• [GOAL OF THE EXERCISE]: Reproduce every one of the lines below verbatim, leaving out the pictures.

• [SOURCE MATERIAL]:
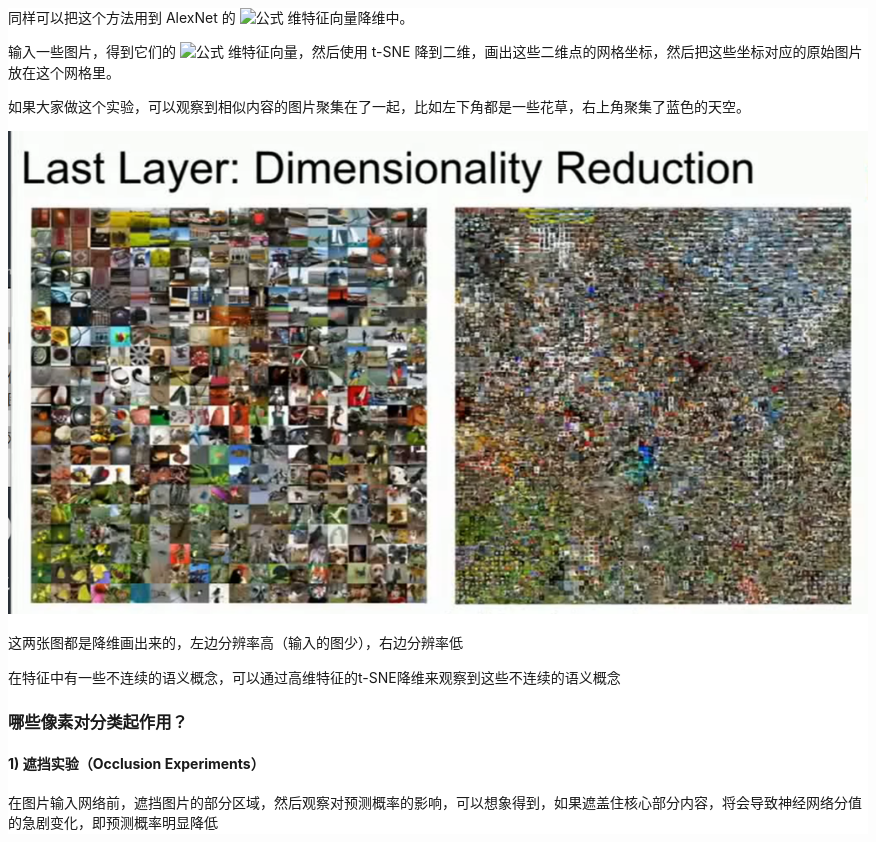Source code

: 同样可以把这个方法用到 AlexNet 的 ![公式](https://www.zhihu.com/equation?tex=4096) 维特征向量降维中。

输入一些图片，得到它们的 ![公式](https://www.zhihu.com/equation?tex=4096) 维特征向量，然后使用 t-SNE 降到二维，画出这些二维点的网格坐标，然后把这些坐标对应的原始图片放在这个网格里。

如果大家做这个实验，可以观察到相似内容的图片聚集在了一起，比如左下角都是一些花草，右上角聚集了蓝色的天空。

![image-20231210090948352](./图片/image-20231210090948352.png)

这两张图都是降维画出来的，左边分辨率高（输入的图少），右边分辨率低

在特征中有一些不连续的语义概念，可以通过高维特征的t-SNE降维来观察到这些不连续的语义概念



### 哪些像素对分类起作用？

#### 1) 遮挡实验（Occlusion Experiments）

在图片输入网络前，遮挡图片的部分区域，然后观察对预测概率的影响，可以想象得到，如果遮盖住核心部分内容，将会导致神经网络分值的急剧变化，即预测概率明显降低
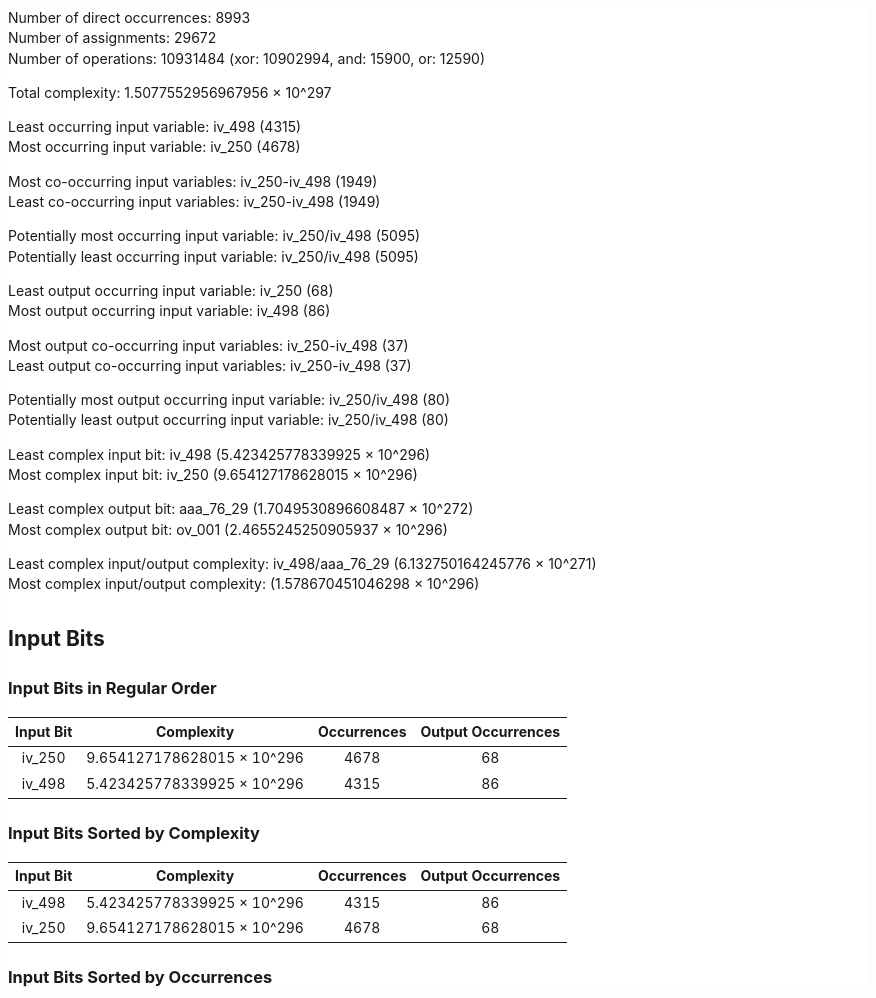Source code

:Number of direct occurrences: 8993  
Number of assignments: 29672  
Number of operations: 10931484
(xor: 10902994,
and: 15900,
or: 12590)

Total complexity: 1.5077552956967956 × 10^297

Least occurring input variable: iv_498 (4315)  
Most occurring input variable: iv_250 (4678)

Most co-occurring input variables: iv_250-iv_498 (1949)  
Least co-occurring input variables: iv_250-iv_498 (1949)

Potentially most occurring input variable: iv_250/iv_498 (5095)  
Potentially least occurring input variable: iv_250/iv_498 (5095)

Least output occurring input variable: iv_250 (68)  
Most output occurring input variable: iv_498 (86)

Most output co-occurring input variables: iv_250-iv_498 (37)  
Least output co-occurring input variables: iv_250-iv_498 (37)

Potentially most output occurring input variable: iv_250/iv_498 (80)  
Potentially least output occurring input variable: iv_250/iv_498 (80)

Least complex input bit: iv_498 (5.423425778339925 × 10^296)  
Most complex input bit: iv_250 (9.654127178628015 × 10^296)

Least complex output bit: aaa_76_29 (1.7049530896608487 × 10^272)  
Most complex output bit: ov_001 (2.4655245250905937 × 10^296)

Least complex input/output complexity: iv_498/aaa_76_29 (6.132750164245776 × 10^271)  
Most complex input/output complexity:  (1.578670451046298 × 10^296)

## Input Bits

### Input Bits in Regular Order

| Input Bit | Complexity | Occurrences | Output Occurrences |
|:---------:|:----------:|:-----------:|:------------------:|
| iv_250 | 9.654127178628015 × 10^296 | 4678 | 68 |
| iv_498 | 5.423425778339925 × 10^296 | 4315 | 86 |

### Input Bits Sorted by Complexity

| Input Bit | Complexity | Occurrences | Output Occurrences |
|:---------:|:----------:|:-----------:|:------------------:|
| iv_498 | 5.423425778339925 × 10^296 | 4315 | 86 |
| iv_250 | 9.654127178628015 × 10^296 | 4678 | 68 |

### Input Bits Sorted by Occurrences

• [PROBLEM SOLUTION]:
Source code

: 同样可以把这个方法用到 AlexNet 的 ![公式](https://www.zhihu.com/equation?tex=4096) 维特征向量降维中。

输入一些图片，得到它们的 ![公式](https://www.zhihu.com/equation?tex=4096) 维特征向量，然后使用 t-SNE 降到二维，画出这些二维点的网格坐标，然后把这些坐标对应的原始图片放在这个网格里。

如果大家做这个实验，可以观察到相似内容的图片聚集在了一起，比如左下角都是一些花草，右上角聚集了蓝色的天空。

![image-20231210090948352](./图片/image-20231210090948352.png)

这两张图都是降维画出来的，左边分辨率高（输入的图少），右边分辨率低

在特征中有一些不连续的语义概念，可以通过高维特征的t-SNE降维来观察到这些不连续的语义概念



### 哪些像素对分类起作用？

#### 1) 遮挡实验（Occlusion Experiments）

在图片输入网络前，遮挡图片的部分区域，然后观察对预测概率的影响，可以想象得到，如果遮盖住核心部分内容，将会导致神经网络分值的急剧变化，即预测概率明显降低
Source code

:Number of direct occurrences: 8993  
Number of assignments: 29672  
Number of operations: 10931484
(xor: 10902994,
and: 15900,
or: 12590)

Total complexity: 1.5077552956967956 × 10^297

Least occurring input variable: iv_498 (4315)  
Most occurring input variable: iv_250 (4678)

Most co-occurring input variables: iv_250-iv_498 (1949)  
Least co-occurring input variables: iv_250-iv_498 (1949)

Potentially most occurring input variable: iv_250/iv_498 (5095)  
Potentially least occurring input variable: iv_250/iv_498 (5095)

Least output occurring input variable: iv_250 (68)  
Most output occurring input variable: iv_498 (86)

Most output co-occurring input variables: iv_250-iv_498 (37)  
Least output co-occurring input variables: iv_250-iv_498 (37)

Potentially most output occurring input variable: iv_250/iv_498 (80)  
Potentially least output occurring input variable: iv_250/iv_498 (80)

Least complex input bit: iv_498 (5.423425778339925 × 10^296)  
Most complex input bit: iv_250 (9.654127178628015 × 10^296)

Least complex output bit: aaa_76_29 (1.7049530896608487 × 10^272)  
Most complex output bit: ov_001 (2.4655245250905937 × 10^296)

Least complex input/output complexity: iv_498/aaa_76_29 (6.132750164245776 × 10^271)  
Most complex input/output complexity:  (1.578670451046298 × 10^296)

## Input Bits

### Input Bits in Regular Order

| Input Bit | Complexity | Occurrences | Output Occurrences |
|:---------:|:----------:|:-----------:|:------------------:|
| iv_250 | 9.654127178628015 × 10^296 | 4678 | 68 |
| iv_498 | 5.423425778339925 × 10^296 | 4315 | 86 |

### Input Bits Sorted by Complexity

| Input Bit | Complexity | Occurrences | Output Occurrences |
|:---------:|:----------:|:-----------:|:------------------:|
| iv_498 | 5.423425778339925 × 10^296 | 4315 | 86 |
| iv_250 | 9.654127178628015 × 10^296 | 4678 | 68 |

### Input Bits Sorted by Occurrences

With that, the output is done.